Sembilan tangan raksasa itu hanya berhenti sesaat sebelum terus menghantam fragmen jiwa, tetapi tepat pada saat ini, sepuluh garis cahaya keemasan yang berapi-api meletus dari tubuh fragmen jiwa, yang semuanya diresapi dengan kekuatan hukum waktu yang sangat besar.

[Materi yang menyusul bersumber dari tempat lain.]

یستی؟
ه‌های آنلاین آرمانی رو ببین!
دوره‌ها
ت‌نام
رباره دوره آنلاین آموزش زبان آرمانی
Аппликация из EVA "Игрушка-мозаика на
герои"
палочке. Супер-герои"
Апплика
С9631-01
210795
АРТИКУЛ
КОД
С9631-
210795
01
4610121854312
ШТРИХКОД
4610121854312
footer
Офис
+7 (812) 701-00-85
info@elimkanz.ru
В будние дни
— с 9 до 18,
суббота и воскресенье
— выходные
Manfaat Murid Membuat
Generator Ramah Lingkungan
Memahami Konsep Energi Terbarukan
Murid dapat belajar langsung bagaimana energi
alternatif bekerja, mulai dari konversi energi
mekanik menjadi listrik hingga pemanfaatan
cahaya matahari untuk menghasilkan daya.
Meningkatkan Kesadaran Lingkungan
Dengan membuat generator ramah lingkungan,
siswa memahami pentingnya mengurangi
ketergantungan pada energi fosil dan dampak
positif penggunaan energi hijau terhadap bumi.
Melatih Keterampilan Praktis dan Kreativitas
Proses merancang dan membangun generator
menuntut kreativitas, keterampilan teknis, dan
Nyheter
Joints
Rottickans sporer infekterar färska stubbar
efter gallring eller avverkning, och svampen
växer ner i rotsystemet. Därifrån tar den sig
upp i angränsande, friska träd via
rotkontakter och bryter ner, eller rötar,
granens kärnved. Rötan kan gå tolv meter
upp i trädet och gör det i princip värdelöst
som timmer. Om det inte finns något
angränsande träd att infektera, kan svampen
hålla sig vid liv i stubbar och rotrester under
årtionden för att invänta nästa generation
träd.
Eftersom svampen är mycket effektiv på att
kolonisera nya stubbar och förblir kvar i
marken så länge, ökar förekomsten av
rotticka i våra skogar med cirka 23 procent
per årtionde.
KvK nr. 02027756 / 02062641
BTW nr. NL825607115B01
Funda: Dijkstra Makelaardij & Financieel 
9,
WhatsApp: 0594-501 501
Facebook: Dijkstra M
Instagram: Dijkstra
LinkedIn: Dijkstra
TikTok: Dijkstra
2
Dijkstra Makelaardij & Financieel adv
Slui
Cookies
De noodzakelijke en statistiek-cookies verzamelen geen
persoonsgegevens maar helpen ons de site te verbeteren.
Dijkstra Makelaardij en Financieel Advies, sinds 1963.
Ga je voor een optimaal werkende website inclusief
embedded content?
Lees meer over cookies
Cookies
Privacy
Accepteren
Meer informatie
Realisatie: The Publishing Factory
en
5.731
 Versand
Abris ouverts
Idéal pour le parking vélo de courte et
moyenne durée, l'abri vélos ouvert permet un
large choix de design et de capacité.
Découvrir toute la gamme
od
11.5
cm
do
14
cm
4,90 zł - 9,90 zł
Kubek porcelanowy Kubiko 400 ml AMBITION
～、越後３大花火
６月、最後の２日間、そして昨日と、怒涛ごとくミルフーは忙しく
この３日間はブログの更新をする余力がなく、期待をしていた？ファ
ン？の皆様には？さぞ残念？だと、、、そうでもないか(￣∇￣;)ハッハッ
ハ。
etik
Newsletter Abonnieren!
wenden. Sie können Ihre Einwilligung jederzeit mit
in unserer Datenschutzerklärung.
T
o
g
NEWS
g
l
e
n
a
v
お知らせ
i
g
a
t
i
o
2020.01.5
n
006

Setelah
melepaskan sepuluh garis cahaya itu, tubuh fragmen jiwa emas yang sudah redup menjadi semakin redup, dan hampir sepenuhnya transparan.
Sembilan garis cahaya menghantam tangan hitam itu dan menghentikannya seketika, sementara yang terakhir menembus cahaya hitam di sekitarnya sebelum melesat langsung ke arah Han Li dan yang lainnya, yang semuanya bergegas berpencar dengan panik.
Han Li juga terbang mundur, tetapi Lampu Ilahi Eon tiba-tiba mulai bersinar terang, dan menjadi benar-benar terpaku di tempatnya di udara, menolak untuk bergerak meskipun Han Li menariknya dengan kuat.
Nyala api emas yang tak terhitung jumlahnya muncul di dalam Lampu Suci Eon, dan masing-masing berubah menjadi bunga teratai berapi, yang kemudian menyatu membentuk lautan api emas yang terang.
Han Li buru-buru melepaskan lampu itu dengan cemas setelah melihat ini, lalu menghilang dari tempatnya sebelum muncul kembali beberapa ribu kaki jauhnya dengan alisnya berkerut rapat.
Dia akhirnya berhasil mendapatkan Lampu Suci Eon setelah begitu banyak usaha yang melelahkan, apakah dia akan kehilangannya lagi?